Problem requirements: Word for word, give the data again without its pictures.

Stored data:
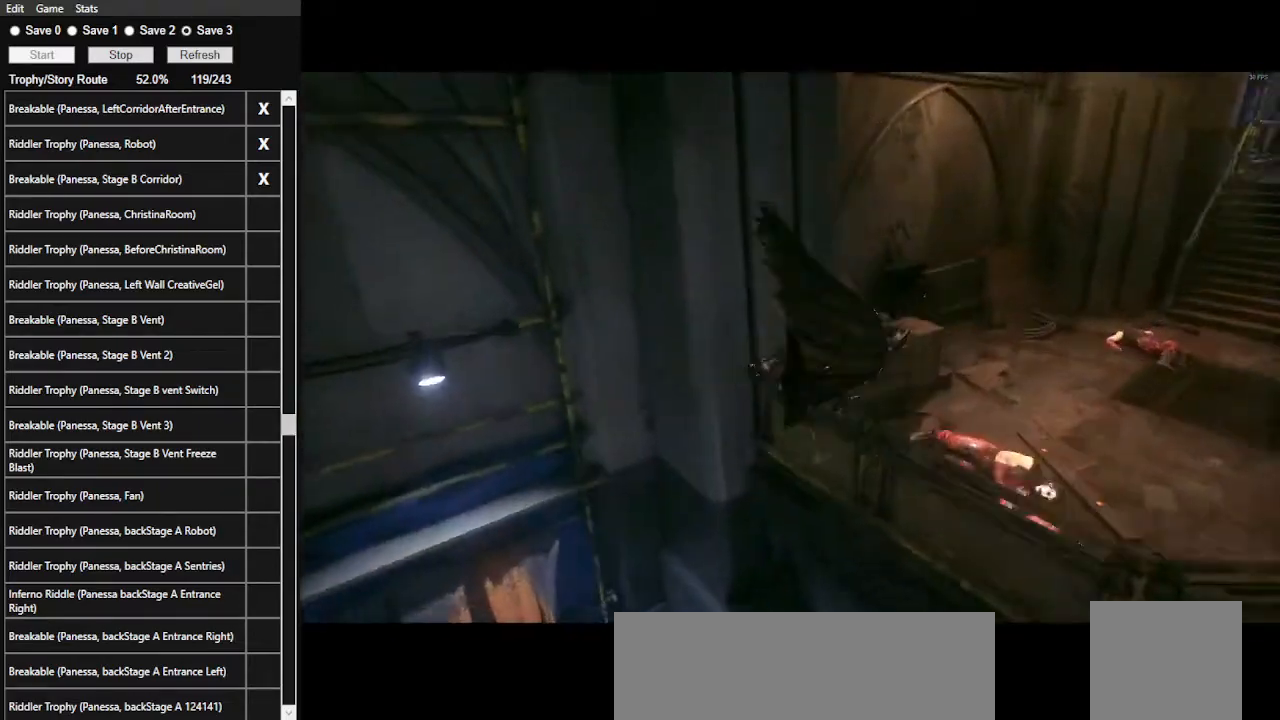
{"keys": [], "mouse": [], "events": []}
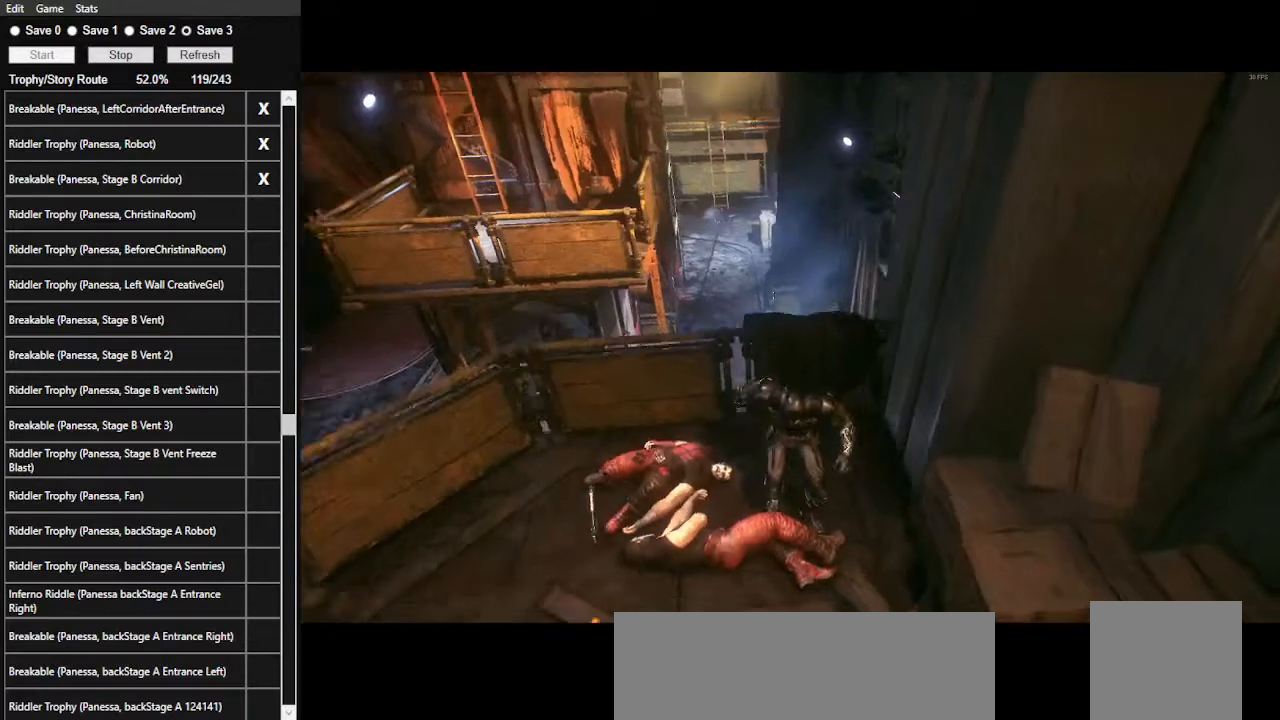
{"keys": ["a", "ctrl_l", "w"], "mouse": [], "events": [[67, "ctrl_l", "down"], [200, "a", "down"], [367, "w", "down"]]}
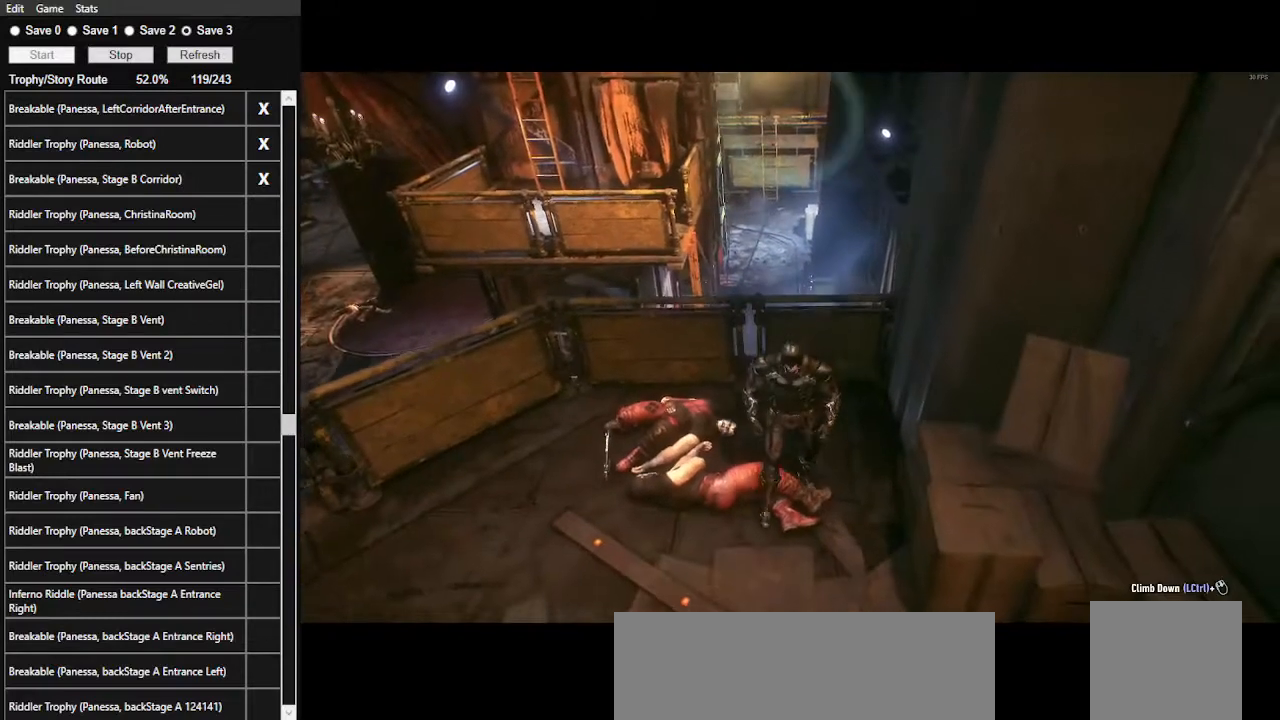
{"keys": ["w"], "mouse": [], "events": [[67, "ctrl_l", "up"], [134, "a", "up"]]}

Response to the exercise:
{"keys": [], "mouse": [], "events": []}
{"keys": ["a", "ctrl_l", "w"], "mouse": [], "events": [[67, "ctrl_l", "down"], [200, "a", "down"], [367, "w", "down"]]}
{"keys": ["w"], "mouse": [], "events": [[67, "ctrl_l", "up"], [134, "a", "up"]]}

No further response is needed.